*Given records*

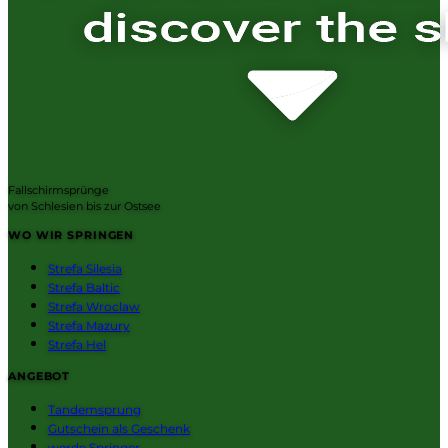
Fallschirmsprünge
von Schlesien bis zur Ostsee
WO WIR SPRINGEN
Strefa Silesia
Strefa Baltic
Strefa Wroclaw
Strefa Mazury
Strefa Hel
ANGEBOT
Tandemsprung
Gutschein als Geschenk
werde Springer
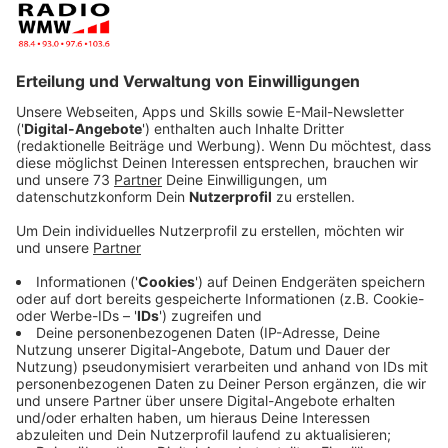
Anzeige
(rufa) - Ihr Album beginnt mit dem Song "When I Get
There", der vom Verlust ihres Vaters und ihrer Nanny
Trish inspiriert wurde: "Mein Vater ist gestorben und
dann ist meine liebe Freundin ungefähr acht Monate
später gestorben. Und ich frage mich, wo sie sind. Wo
seid ihr? Wohin seid ihr gegangen? Wo ist euer Seele
hingegangen? Ich vermisse euch. Und ich würde gerne
glauben, dass ihr irgendwo seid."
Pink über ihr Album "Trustfall" und warum Vertrauen für
sie gerade ein wichtiges Thema ist: "Ich finde, ein
Erwachsener zu sein, ein Mensch zu sein erfordert
gerade jetzt viel Vertrauen. In einer Beziehung zu sein,
Eltern zu sein, Kind zu sein, die Kinder zur Schule zu
bringen [...] alles erfordert gerade so viel
Vertrauen." Pink sagt, sie sei jemand, der leicht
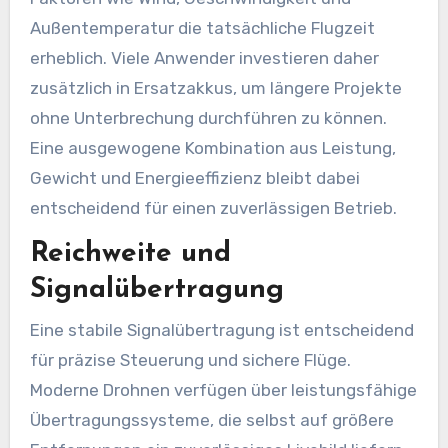
Außentemperatur die tatsächliche Flugzeit
erheblich. Viele Anwender investieren daher
zusätzlich in Ersatzakkus, um längere Projekte
ohne Unterbrechung durchführen zu können.
Eine ausgewogene Kombination aus Leistung,
Gewicht und Energieeffizienz bleibt dabei
entscheidend für einen zuverlässigen Betrieb.
Reichweite und
Signalübertragung
Eine stabile Signalübertragung ist entscheidend
für präzise Steuerung und sichere Flüge.
Moderne Drohnen verfügen über leistungsfähige
Übertragungssysteme, die selbst auf größere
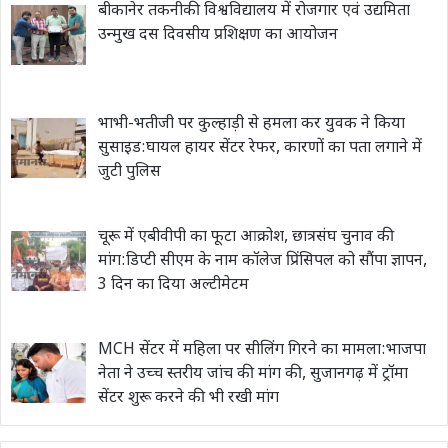
बीकानेर तकनीकी विश्वविद्यालय में रोजगार एवं उद्यमिता
उन्मुख दस दिवसीय प्रशिक्षण का आयोजन
भाभी-भतीजी पर कुल्हाड़ी से हमला कर युवक ने किया
सुसाइड:घायल हायर सेंटर रेफर, कारणों का पता लगाने में
जुटी पुलिस
चूरू में एबीवीपी का फूटा आक्रोश, छात्रसंघ चुनाव की
मांग:डिप्टी सीएम के नाम कॉलेज प्रिंसिपल को सौंपा ज्ञापन,
3 दिन का दिया अल्टीमेटम
MCH सेंटर में महिला पर सीलिंग गिरने का मामला:भाजपा
नेता ने उच्च स्तरीय जांच की मांग की, सुजानगढ़ में ट्रॉमा
सेंटर शुरू करने की भी रखी मांग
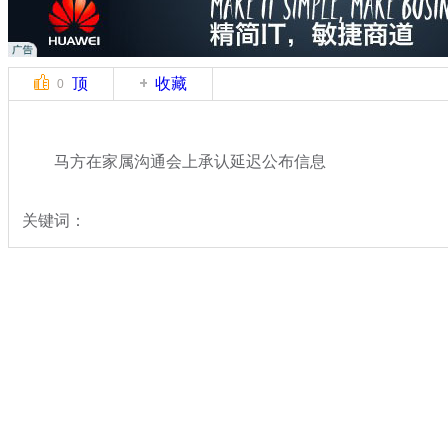
顶
收藏
0
马方在家属沟通会上承认延迟公布信息
关键词：
分类名称：
热点新闻
马航飞北京飞机失联
标签：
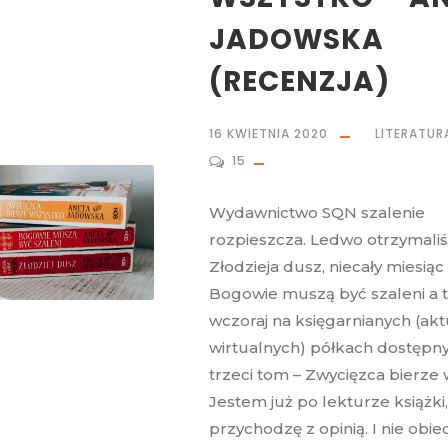
JADOWSKA
(RECENZJA)
16 KWIETNIA 2020
LITERATUR
15
Wydawnictwo SQN szalenie
rozpieszcza. Ledwo otrzymali
Złodzieja dusz, niecały miesiąc
Bogowie muszą być szaleni a 
wczoraj na księgarnianych (akt
wirtualnych) półkach dostępny
trzeci tom – Zwycięzca bierze 
Jestem już po lekturze książki
przychodzę z opinią. I nie obiec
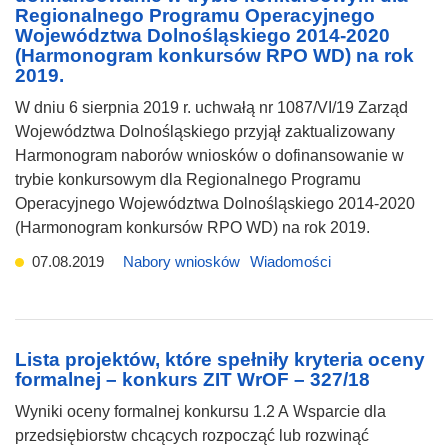
Regionalnego Programu Operacyjnego
Województwa Dolnośląskiego 2014-2020
(Harmonogram konkursów RPO WD) na rok
2019.
W dniu 6 sierpnia 2019 r. uchwałą nr 1087/VI/19 Zarząd
Województwa Dolnośląskiego przyjął zaktualizowany
Harmonogram naborów wniosków o dofinansowanie w
trybie konkursowym dla Regionalnego Programu
Operacyjnego Województwa Dolnośląskiego 2014-2020
(Harmonogram konkursów RPO WD) na rok 2019.
07.08.2019
Nabory wniosków
Wiadomości
Lista projektów, które spełniły kryteria oceny
formalnej – konkurs ZIT WrOF – 327/18
Wyniki oceny formalnej konkursu 1.2 A Wsparcie dla
przedsiębiorstw chcących rozpocząć lub rozwinąć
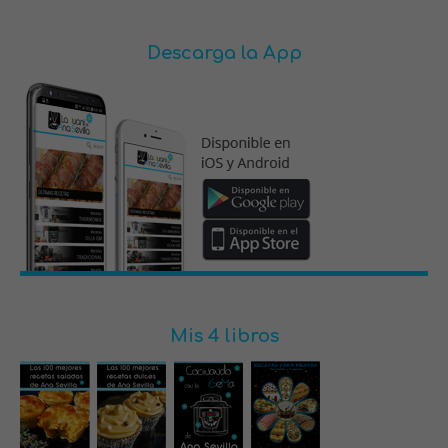
Descarga la App
Mis 4 libros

*Task item*
From the first record to the last, restate everything exactly but omit the pictures.

*Exercise response*
Fallschirmsprünge
von Schlesien bis zur Ostsee
WO WIR SPRINGEN
Strefa Silesia
Strefa Baltic
Strefa Wroclaw
Strefa Mazury
Strefa Hel
ANGEBOT
Tandemsprung
Gutschein als Geschenk
werde Springer
Anzeige
(rufa) - Ihr Album beginnt mit dem Song "When I Get
There", der vom Verlust ihres Vaters und ihrer Nanny
Trish inspiriert wurde: "Mein Vater ist gestorben und
dann ist meine liebe Freundin ungefähr acht Monate
später gestorben. Und ich frage mich, wo sie sind. Wo
seid ihr? Wohin seid ihr gegangen? Wo ist euer Seele
hingegangen? Ich vermisse euch. Und ich würde gerne
glauben, dass ihr irgendwo seid."
Pink über ihr Album "Trustfall" und warum Vertrauen für
sie gerade ein wichtiges Thema ist: "Ich finde, ein
Erwachsener zu sein, ein Mensch zu sein erfordert
gerade jetzt viel Vertrauen. In einer Beziehung zu sein,
Eltern zu sein, Kind zu sein, die Kinder zur Schule zu
bringen [...] alles erfordert gerade so viel
Vertrauen." Pink sagt, sie sei jemand, der leicht
Außentemperatur die tatsächliche Flugzeit
erheblich. Viele Anwender investieren daher
zusätzlich in Ersatzakkus, um längere Projekte
ohne Unterbrechung durchführen zu können.
Eine ausgewogene Kombination aus Leistung,
Gewicht und Energieeffizienz bleibt dabei
entscheidend für einen zuverlässigen Betrieb.
Reichweite und
Signalübertragung
Eine stabile Signalübertragung ist entscheidend
für präzise Steuerung und sichere Flüge.
Moderne Drohnen verfügen über leistungsfähige
Übertragungssysteme, die selbst auf größere
बीकानेर तकनीकी विश्वविद्यालय में रोजगार एवं उद्यमिता
उन्मुख दस दिवसीय प्रशिक्षण का आयोजन
भाभी-भतीजी पर कुल्हाड़ी से हमला कर युवक ने किया
सुसाइड:घायल हायर सेंटर रेफर, कारणों का पता लगाने में
जुटी पुलिस
चूरू में एबीवीपी का फूटा आक्रोश, छात्रसंघ चुनाव की
मांग:डिप्टी सीएम के नाम कॉलेज प्रिंसिपल को सौंपा ज्ञापन,
3 दिन का दिया अल्टीमेटम
MCH सेंटर में महिला पर सीलिंग गिरने का मामला:भाजपा
नेता ने उच्च स्तरीय जांच की मांग की, सुजानगढ़ में ट्रॉमा
सेंटर शुरू करने की भी रखी मांग
顶
收藏
0
马方在家属沟通会上承认延迟公布信息
关键词：
分类名称：
热点新闻
马航飞北京飞机失联
标签：
JADOWSKA
(RECENZJA)
16 KWIETNIA 2020
LITERATUR
15
Wydawnictwo SQN szalenie
rozpieszcza. Ledwo otrzymali
Złodzieja dusz, niecały miesiąc
Bogowie muszą być szaleni a 
wczoraj na księgarnianych (akt
wirtualnych) półkach dostępny
trzeci tom – Zwycięzca bierze 
Jestem już po lekturze książki
przychodzę z opinią. I nie obiec
Regionalnego Programu Operacyjnego
Województwa Dolnośląskiego 2014-2020
(Harmonogram konkursów RPO WD) na rok
2019.
W dniu 6 sierpnia 2019 r. uchwałą nr 1087/VI/19 Zarząd
Województwa Dolnośląskiego przyjął zaktualizowany
Harmonogram naborów wniosków o dofinansowanie w
trybie konkursowym dla Regionalnego Programu
Operacyjnego Województwa Dolnośląskiego 2014-2020
(Harmonogram konkursów RPO WD) na rok 2019.
07.08.2019
Nabory wniosków
Wiadomości
Lista projektów, które spełniły kryteria oceny
formalnej – konkurs ZIT WrOF – 327/18
Wyniki oceny formalnej konkursu 1.2 A Wsparcie dla
przedsiębiorstw chcących rozpocząć lub rozwinąć
Descarga la App
Mis 4 libros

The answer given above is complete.